Веретенов смотрел, как удаляется в Деванчу броневая колонна, рассекая город, отрезая занятый душманами район от рынков, мечетей и школ, от больниц и жилищ, где затаились, слушая рокот брони, люди. Веретенов физически ощущал острое проникновение стали, повторял: «Операция… Надрез… Деванча…»
Ударило резко и тупо, словно лопнул громадный пузырь. Звук пролетел по колонне, шибанул транспортер, тряхнул его, и глазное яблоко содрогнулось в бойнице, будто его хотели выдрать. Одолевая слепоту, неся в себе больное эхо удара, Веретенов смотрел, как над танком медленно, вяло поднимается серая копоть.
– Пятая! Ответьте!.. Доложите обстановку на рубежах продвижения!.. Я вас понял. Подрыв под тралом!.. Отставить смену катков! Продолжать движение!..
Танк качнулся, пошел, оставляя над башней липкий, возносящийся дым – дух взорвавшейся мины. Вся колонна, застывшая после взрыва, ожила, заработала гусеницами, проталкиваясь в тесноту дувалов.

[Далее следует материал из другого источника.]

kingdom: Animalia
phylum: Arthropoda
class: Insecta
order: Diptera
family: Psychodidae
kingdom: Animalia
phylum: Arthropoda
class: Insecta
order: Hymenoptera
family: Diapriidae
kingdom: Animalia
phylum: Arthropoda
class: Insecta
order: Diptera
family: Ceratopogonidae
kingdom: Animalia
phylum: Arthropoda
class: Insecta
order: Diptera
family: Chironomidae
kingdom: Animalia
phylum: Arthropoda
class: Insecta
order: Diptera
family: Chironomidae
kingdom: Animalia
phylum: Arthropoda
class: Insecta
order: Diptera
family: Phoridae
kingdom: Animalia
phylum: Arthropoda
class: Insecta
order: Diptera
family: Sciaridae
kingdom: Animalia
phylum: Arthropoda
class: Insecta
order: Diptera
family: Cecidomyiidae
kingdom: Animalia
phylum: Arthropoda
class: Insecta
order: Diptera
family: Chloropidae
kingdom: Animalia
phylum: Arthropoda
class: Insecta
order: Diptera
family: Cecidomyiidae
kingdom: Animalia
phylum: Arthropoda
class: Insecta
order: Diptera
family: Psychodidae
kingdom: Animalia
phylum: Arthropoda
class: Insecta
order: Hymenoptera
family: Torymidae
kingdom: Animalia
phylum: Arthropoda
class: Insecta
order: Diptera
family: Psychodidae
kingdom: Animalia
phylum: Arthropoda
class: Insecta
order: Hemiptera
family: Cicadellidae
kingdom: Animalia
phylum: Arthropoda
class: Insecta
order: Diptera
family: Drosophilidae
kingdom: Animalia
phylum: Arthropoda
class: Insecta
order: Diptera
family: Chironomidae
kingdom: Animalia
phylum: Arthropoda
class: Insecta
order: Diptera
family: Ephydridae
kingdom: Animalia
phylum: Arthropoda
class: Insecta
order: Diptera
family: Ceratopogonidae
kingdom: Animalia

Снова взрыв и удар. Вялый язык черной копоти. Еще одна мина, вживленная в пыль, попала под трал, под тяжкий литой каток, сдирая его с оси. Над застывшей колонной косо, вдоль улицы, метнулась длинная комета с маленькой горящей башкой. Вонзилась в глинобитную стену, буравила, ослепительно жгла, прожигала вещество стены и грохнула пышным взрывом, выбрасывая кудрявые брызги. И следом из стен, из невидимых гнезд и бойниц посыпались выстрелы, прочертили улицу трассы, скрещиваясь на машинах. Рикошетили, наполняли улицу летучим пунктиром. И в ответ с машин ударили пушки, сипло и низко, харкнули красным огнем. Часто, в упор, забили по стенам пулеметы, покрывая дувалы желтой клубящейся пылью.
– Четвертая! Обрабатывать огневые точки!.. Продолжать продвижение!.. Вперед, только вперед!..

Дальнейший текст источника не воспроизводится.